Correct order for boiling point for the given compound is :
a)1-chloropropane
b)Isopropyl chloride
c)1-chlorobutane
A. $a < b < c$
B. $b > a > c$
C. $b < a < c$
D. $a > b > c$

Answer 1

Hint: In alkyl halides with the same halogen group, the boiling point decreases with an increase in branching of the carbon chain and increases with the increases in the length of the carbon chain of the alkyl group.

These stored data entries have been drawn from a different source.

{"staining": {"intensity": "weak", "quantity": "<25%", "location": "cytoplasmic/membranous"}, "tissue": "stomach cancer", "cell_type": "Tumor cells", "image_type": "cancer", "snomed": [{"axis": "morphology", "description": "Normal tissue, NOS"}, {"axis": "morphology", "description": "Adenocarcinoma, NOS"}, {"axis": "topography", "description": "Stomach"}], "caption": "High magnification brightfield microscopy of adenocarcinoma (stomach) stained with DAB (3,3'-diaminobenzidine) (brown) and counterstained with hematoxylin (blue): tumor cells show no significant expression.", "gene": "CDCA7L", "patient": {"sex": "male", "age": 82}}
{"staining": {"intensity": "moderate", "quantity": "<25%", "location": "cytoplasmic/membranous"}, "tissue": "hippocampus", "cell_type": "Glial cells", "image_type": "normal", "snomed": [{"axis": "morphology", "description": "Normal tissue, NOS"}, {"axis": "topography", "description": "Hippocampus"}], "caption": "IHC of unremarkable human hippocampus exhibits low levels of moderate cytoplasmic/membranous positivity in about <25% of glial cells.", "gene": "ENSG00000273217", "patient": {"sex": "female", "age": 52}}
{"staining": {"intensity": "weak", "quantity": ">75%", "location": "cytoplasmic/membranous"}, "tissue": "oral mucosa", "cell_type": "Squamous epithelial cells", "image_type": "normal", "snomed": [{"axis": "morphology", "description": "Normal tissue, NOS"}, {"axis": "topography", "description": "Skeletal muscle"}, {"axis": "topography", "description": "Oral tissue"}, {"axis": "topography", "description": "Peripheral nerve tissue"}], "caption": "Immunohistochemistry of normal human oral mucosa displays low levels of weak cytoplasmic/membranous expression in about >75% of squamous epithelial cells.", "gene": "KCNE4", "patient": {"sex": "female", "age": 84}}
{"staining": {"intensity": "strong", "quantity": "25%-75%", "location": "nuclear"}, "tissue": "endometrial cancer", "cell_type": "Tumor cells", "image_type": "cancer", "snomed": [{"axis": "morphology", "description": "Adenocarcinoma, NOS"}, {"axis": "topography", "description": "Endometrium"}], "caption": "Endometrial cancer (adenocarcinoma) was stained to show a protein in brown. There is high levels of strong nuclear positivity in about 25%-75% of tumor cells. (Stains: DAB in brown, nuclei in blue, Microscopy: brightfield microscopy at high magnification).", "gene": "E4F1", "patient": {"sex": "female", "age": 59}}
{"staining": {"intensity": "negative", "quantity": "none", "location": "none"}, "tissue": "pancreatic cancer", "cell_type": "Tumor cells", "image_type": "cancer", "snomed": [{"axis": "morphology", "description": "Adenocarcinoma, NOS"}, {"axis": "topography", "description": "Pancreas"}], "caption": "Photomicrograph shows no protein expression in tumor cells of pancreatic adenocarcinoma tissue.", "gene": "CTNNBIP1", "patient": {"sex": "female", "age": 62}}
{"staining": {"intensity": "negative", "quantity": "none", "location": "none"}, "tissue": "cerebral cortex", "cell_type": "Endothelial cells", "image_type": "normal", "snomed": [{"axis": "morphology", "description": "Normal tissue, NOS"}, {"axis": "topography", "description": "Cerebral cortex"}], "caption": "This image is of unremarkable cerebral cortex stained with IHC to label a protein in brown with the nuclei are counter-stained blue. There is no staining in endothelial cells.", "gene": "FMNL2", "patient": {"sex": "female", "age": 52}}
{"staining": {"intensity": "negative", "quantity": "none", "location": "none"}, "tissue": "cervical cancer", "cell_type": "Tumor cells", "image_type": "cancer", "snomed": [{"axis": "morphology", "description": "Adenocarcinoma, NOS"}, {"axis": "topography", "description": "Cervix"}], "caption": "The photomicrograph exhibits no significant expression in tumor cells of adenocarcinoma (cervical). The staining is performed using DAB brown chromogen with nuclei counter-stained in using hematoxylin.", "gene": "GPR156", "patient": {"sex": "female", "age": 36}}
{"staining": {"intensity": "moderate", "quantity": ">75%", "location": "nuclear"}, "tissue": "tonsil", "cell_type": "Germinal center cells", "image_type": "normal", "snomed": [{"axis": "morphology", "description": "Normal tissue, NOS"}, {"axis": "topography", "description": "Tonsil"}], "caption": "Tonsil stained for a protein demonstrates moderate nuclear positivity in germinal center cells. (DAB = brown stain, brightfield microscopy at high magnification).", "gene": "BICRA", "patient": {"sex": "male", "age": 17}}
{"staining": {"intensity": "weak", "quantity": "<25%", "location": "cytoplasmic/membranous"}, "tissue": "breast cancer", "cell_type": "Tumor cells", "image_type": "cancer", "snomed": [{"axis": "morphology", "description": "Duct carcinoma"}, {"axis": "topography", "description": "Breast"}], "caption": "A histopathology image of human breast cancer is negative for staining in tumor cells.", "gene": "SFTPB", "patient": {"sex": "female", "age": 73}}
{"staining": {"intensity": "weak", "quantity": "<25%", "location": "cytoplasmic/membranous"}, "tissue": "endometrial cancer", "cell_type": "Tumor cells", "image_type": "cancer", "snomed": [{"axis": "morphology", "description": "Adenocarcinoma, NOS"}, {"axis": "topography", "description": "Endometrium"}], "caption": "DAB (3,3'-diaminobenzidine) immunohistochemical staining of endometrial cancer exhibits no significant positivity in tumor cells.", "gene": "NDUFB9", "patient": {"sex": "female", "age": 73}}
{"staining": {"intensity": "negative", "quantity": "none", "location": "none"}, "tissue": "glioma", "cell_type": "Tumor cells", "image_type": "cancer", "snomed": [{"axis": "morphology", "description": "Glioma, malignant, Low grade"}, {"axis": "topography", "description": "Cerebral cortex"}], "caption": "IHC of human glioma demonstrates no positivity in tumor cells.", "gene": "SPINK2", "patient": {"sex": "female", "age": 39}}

Complete step by step answer:
In the given three options mentioned above, 1-chloropropane is an alkyl halide with three carbon atom chain and one chlorine group attached to 1st carbon atom of the alkyl group, Isopropyl chloride which is 2-chloropropane has three carbon atom chain and one chlorine group attached to 2nd carbon atom of the alkyl group and 1-chlorobutane is an alkyl halide with four carbon atom chain and one chlorine group attached to 1st carbon atom of the alkyl group. Now, after discussing the structure of the given isomers, we can conclude that 1-chlorobutane has the longest carbon chain as the other two has three carbon atom chain and 1-chlorobutane has a alkyl group with four carbon atoms chain and hence, has the it has the highest boiling point. Now, Isopropyl chloride which is 2-chloropropane has three carbon atom chain and one chlorine group attached to 2nd carbon atom of the alkyl group which gives branching to the carbon chain and as already discussed, boiling point decreases with an increase in branching of the carbon chain and thus Isopropyl chloride has the lowest boiling point. This discussion brings us to the conclusion that 1-chlorobutane has the highest whereas Isopropyl chloride has the lowest boiling point. As per which, $b < a < c$ is the correct option.

Hence, the option C is correct

Note: In the above question, the compound with longer alkyl group chain and less branching will have the highest boiling point. Isopropyl chloride is also known as 2-propyl chloride and sec-propyl chloride. However, the IUPAC for Isopropyl chloride is 2-chloropropane.